Отставив бокал красного вина, Кендис запахнула атласный халат благородного серебристого цвета, встала с дивана и сердито пихнула коленкой колено Сатору, пялившегося в потолок с запрокинутой головой.
— Одевайся и проваливай, — она всеми силами старалась звучать хладнокровно, — скоро муж приедет. Вряд ли ему понравится незнакомый голый мужик, по-хозяйски развалившийся на его любимом диване.
— А если познакомишь нас, это решит проблему? — с шалопайской ухмылкой спросил Сатору. — Ах да, мы же с ним и так знакомы! Пусть это было хрен знает сколько лет назад…
Выпрямился и сопернически уставился на узел халатного пояска, ревностно укрывшего от него обнажённую грудь, манящие изгибы которой угадывались под блестящей складкой ткани. Сатору подался вперёд, потянул за кончик пояса и вытащил его из шлёвок.
Напрасно старался: Кендис успела стянуть разошедшиеся полы халата.
— Кончай гримасничать и нести чушь. На шута похож.
— Помнится, раньше ты любила мои дурацкие шутки…
— Я была всего-навсего глупой девчонкой, Сатору, — передразнила она, издав ядовитый смешок.
Он спрятал вздох сожаления за игривой ухмылкой: схватил её за руку и ловко усадил к себе на колено — просто, незатейливо. Гадкий — играет не по правилам. Всегда. Никакого уважения к правилам и авторитетам! Самонадеянный и совершенно беспардонный! Непослушное сердце Кендис крамольно нарастило удары. Чёртово сердце! Всегда не в ладу с головой. Бешено стучит себе, проклятое, того гляди оставит трещину в грудной клетке.
— Значит, никогда не простишь? — голос Годжо дрогнул.
Или Кендис это почудилось?
— Никогда.
— Даже если умру?
— Умрёшь? Ты? — она непреднамеренно прыснула. — Не смеши.
— А если в теории?
— Даже тогда не прощу, — жестко выплюнула она.
— Обидно.
— Зато не скучно, правда? — вкрадчиво шепнула Кендис, невесомо проведя тыльной стороной ладони по острой напряжённой скуле Сатору.

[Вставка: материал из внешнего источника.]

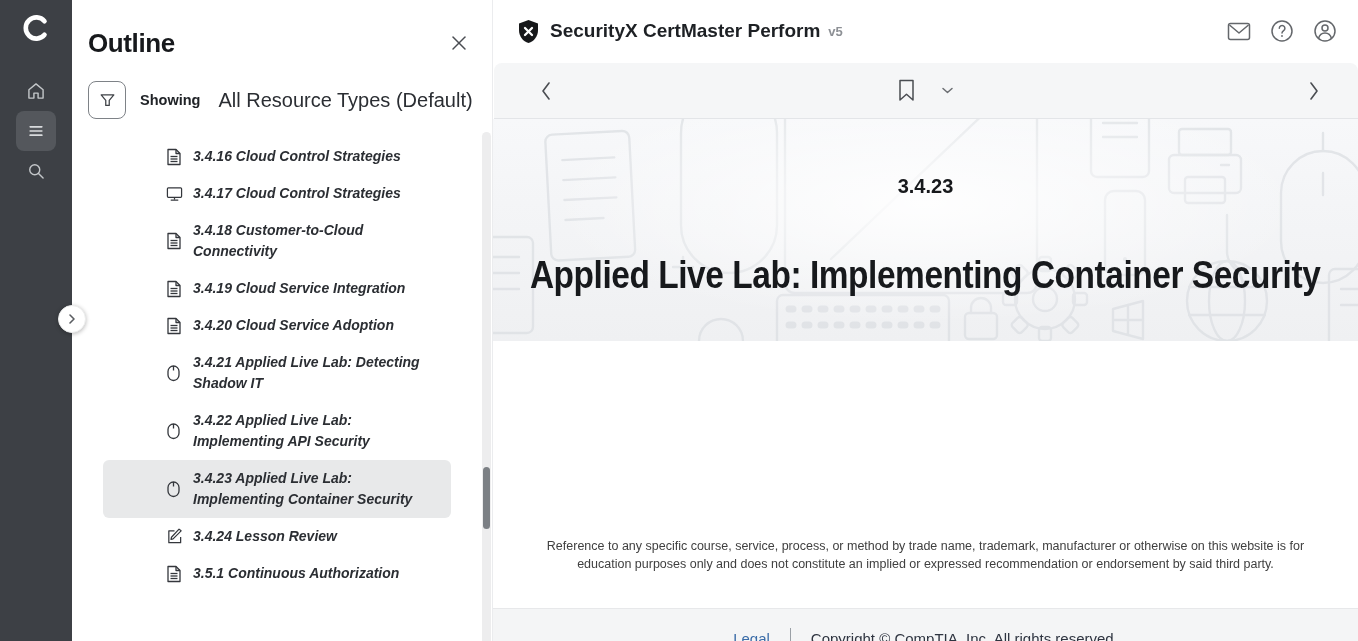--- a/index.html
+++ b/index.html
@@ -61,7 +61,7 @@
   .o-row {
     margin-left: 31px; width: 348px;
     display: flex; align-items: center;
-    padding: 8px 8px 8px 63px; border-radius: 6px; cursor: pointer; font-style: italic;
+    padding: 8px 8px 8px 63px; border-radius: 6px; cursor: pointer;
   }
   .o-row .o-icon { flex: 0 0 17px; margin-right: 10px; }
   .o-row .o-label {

— Можешь сделать кое-что для меня? — внезапно спросил он, сделавшись непривычно серьёзным. — То есть, для себя, — тотчас осёк себя.
— Что?
— Покинь ненадолго Токио. Поезжай куда угодно: хоть на Мальдивы, хоть в Нью-Йорк к своей шизанутой двоюродной тётке — всё равно. Только подальше отсюда. Кое-что надвигается, не хочу, чтобы ты пострадала.
— Мне не нужна твоя забота.
— Кенди…
— Если появится что-то опасное, я увижу, сам знаешь.
— Но противостоять не сможешь.
— Ладно, — неожиданно сдалась она и машинально опустила голову ему на грудь. — Сгущать краски — не в твоём духе. Видимо, и впрямь что-то серьёзное.
Неоновый свет протолкнулся сквозь темноту гостиной, растёкся по ворсистому молочному ковру. Притих, взял разбег и омыл красно-синей фотоновой волной обнажённые ноги Кендис. Словно почувствовав прикосновение холодных брызг света, она качнула правым носочком и оторвала его от паркета.
— Теперь долго не увидимся, — проговорил Сатору, прервав терзающую тишину.
— Как будто впервые.
— Давай ещё разок? — Уголок его широкого рта озорно вздёрнулся. — Ну, на прощание…
— Было уже на прощание! — оборвала его Кендис, небрежно откинув со лба шаловливые белые пряди. — Обойдёшься. Такеши вернётся через пару часов, а мне ещё следы преступления заметать.
— Зачем тебе этот старикан?
— Я не буду обсуждать с тобой свой брак. И мы это уже проходили: я вышла за него, потому что он позвал — всё просто.
— Даже фамилией его не представляешься…
— Угомонись, говорю тебе.
Он обхватил её за плечи и притянул ближе, чтобы поцеловать — с каким-то детским протестом и инфантилизмом, дескать, ты же всё равно любишь меня, а к нему ничего не чувствуешь. Ну давай, поцелуй так же крепко, подтверди мою правоту! Впился в неё сильнее и жаднее. Ну же, своенравная девчонка!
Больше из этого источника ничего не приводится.